- _Exercise description_: Return every record below exactly as written, but leave out the pictures.

- _Exercise data_:
§

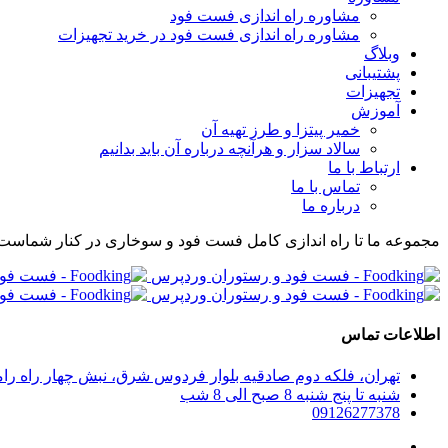
مشاوره راه اندازی فست فود
مشاوره راه اندازی فست فود در خرید تجهیزات
وبلاگ
پشتیبانی
تجهیزات
آموزش
خمیر پیتزا و طرز تهیه آن
سالاد سزار و هرآنچه درباره آن باید بدانیم
ارتباط با ما
تماس با ما
درباره ما
مجموعه ما تا راه اندازی کامل فست فود و سوخاری در کنار شماست
اطلاعات تماس
تهران، فلکه دوم صادقیه بلوار فردوس شرق، نبش چهار راه رامین پلاک 280، واحد 304 مجموعه راه اندازی صف
شنبه تا پنج شنبه 8 صبح الی 8 شب
09126277378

§

- _Output for this task_:
مشاوره راه اندازی فست فود
مشاوره راه اندازی فست فود در خرید تجهیزات
وبلاگ
پشتیبانی
تجهیزات
آموزش
خمیر پیتزا و طرز تهیه آن
سالاد سزار و هرآنچه درباره آن باید بدانیم
ارتباط با ما
تماس با ما
درباره ما
مجموعه ما تا راه اندازی کامل فست فود و سوخاری در کنار شماست
اطلاعات تماس
تهران، فلکه دوم صادقیه بلوار فردوس شرق، نبش چهار راه رامین پلاک 280، واحد 304 مجموعه راه اندازی صف
شنبه تا پنج شنبه 8 صبح الی 8 شب
09126277378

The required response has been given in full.